• **Directive 1**:
From the io_uring patch email, extract the stretch from "[Date Prev][Date Next][Thread" through "its work capacity." and copy it without any changes.
• **Directive 2**:
According to the io_uring patch email, why does the patch add an io_uring_register() interface? Answer in one to three sentences.

• **Excerpt provided**:
** Begin **

[PATCH 9/9] io_uring: add register fixed worker interface

[Date Prev][Date Next][Thread Prev][Thread Next][Date Index][Thread Index]

 



From: Hao Xu <howeyxu@xxxxxxxxxxx>

Add an io_uring_register() interface to register fixed workers and
indicate its work capacity.
The argument is an array of two elements each is
    struct {
    	__s32 nr_workers;
    	__s32 max_works;
    }
(nr_workers, max_works)                        meaning

nr_workers or max_works <  -1                  invalid
nr_workers or max_works == -1           get the old value back
nr_workers or max_works >=  0        get the old value and set to the
                                     new value

Signed-off-by: Hao Xu <howeyxu@xxxxxxxxxxx>
---
 fs/io-wq.c                    | 101 ++++++++++++++++++++++++++++++++++
 fs/io-wq.h                    |   3 +
 fs/io_uring.c                 |  71 ++++++++++++++++++++++++
 include/uapi/linux/io_uring.h |  11 ++++
 4 files changed, 186 insertions(+)

** End **

• **Data entries**:
** Begin **

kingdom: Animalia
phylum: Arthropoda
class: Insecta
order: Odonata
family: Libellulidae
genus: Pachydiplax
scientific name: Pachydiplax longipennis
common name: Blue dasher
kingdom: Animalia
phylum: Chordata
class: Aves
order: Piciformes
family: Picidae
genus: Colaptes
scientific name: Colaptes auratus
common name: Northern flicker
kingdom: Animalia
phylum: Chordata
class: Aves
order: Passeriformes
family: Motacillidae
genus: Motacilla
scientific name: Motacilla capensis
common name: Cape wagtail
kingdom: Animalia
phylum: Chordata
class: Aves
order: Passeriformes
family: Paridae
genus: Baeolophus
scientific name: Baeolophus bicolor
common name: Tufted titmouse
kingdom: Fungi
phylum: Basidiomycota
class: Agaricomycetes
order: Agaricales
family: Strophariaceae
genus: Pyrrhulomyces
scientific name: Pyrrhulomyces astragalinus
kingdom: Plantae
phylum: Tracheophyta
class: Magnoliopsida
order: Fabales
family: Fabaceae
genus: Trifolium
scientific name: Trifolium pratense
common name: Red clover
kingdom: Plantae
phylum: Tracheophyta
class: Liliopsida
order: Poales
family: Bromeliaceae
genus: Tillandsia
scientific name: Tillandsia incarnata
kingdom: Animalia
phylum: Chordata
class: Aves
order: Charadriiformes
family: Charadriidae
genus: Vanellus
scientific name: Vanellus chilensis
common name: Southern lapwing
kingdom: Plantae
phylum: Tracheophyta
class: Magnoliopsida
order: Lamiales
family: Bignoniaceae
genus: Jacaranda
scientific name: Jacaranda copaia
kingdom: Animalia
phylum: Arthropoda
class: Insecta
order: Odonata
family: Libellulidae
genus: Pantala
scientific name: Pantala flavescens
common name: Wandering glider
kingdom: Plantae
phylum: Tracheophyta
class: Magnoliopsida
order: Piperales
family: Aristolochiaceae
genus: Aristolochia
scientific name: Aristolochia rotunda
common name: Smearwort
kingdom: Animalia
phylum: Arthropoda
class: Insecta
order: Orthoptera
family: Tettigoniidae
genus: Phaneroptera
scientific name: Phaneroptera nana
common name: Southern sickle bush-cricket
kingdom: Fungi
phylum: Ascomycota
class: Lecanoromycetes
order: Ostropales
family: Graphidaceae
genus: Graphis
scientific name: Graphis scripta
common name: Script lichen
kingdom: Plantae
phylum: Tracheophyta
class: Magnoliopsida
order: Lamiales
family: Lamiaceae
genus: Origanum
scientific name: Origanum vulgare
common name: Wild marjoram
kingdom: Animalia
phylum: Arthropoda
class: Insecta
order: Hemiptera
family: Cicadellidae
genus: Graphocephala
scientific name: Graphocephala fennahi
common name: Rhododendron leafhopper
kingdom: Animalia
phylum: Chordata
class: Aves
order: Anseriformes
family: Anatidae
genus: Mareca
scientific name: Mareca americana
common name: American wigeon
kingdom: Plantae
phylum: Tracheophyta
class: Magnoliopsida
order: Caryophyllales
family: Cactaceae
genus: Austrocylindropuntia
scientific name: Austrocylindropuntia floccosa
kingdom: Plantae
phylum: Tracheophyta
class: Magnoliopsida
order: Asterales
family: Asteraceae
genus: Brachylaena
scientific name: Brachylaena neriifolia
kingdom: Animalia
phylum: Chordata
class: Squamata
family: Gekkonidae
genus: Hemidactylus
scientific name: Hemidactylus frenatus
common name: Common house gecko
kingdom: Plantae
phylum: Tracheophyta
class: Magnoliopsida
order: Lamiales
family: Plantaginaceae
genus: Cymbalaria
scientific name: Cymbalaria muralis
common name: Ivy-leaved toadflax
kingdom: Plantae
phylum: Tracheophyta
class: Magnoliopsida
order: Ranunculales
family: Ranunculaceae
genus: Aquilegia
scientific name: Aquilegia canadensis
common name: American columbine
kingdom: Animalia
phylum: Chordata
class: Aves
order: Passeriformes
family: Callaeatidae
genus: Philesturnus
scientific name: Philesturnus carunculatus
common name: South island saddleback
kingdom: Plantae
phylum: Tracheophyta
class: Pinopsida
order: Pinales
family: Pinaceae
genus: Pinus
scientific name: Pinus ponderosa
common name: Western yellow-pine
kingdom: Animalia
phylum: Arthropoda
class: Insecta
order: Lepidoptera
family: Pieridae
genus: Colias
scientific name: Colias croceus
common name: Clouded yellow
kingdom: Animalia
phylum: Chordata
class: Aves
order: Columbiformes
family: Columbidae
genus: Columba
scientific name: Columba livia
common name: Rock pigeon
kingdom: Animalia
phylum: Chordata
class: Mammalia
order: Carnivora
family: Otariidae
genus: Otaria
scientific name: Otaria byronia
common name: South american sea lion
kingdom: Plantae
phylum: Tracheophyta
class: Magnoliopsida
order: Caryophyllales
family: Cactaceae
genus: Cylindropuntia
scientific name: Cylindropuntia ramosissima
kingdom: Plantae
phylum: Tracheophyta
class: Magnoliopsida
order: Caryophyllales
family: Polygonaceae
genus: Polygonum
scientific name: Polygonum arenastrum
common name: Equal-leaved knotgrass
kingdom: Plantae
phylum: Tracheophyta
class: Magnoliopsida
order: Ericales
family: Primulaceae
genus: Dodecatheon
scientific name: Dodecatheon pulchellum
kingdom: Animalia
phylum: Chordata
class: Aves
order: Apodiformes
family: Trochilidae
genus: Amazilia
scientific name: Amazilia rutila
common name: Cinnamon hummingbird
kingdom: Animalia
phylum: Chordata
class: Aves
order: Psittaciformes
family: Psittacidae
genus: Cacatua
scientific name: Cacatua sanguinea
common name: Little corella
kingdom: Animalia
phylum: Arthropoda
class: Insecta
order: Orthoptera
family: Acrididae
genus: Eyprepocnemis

** End **

• **Exercise output 1**:
[Date Prev][Date Next][Thread Prev][Thread Next][Date Index][Thread Index]

 



From: Hao Xu <howeyxu@xxxxxxxxxxx>

Add an io_uring_register() interface to register fixed workers and
indicate its work capacity.

• **Exercise output 2**:
The interface is added so that fixed workers can be registered through io_uring_register(). It also lets the caller indicate the work capacity of those workers.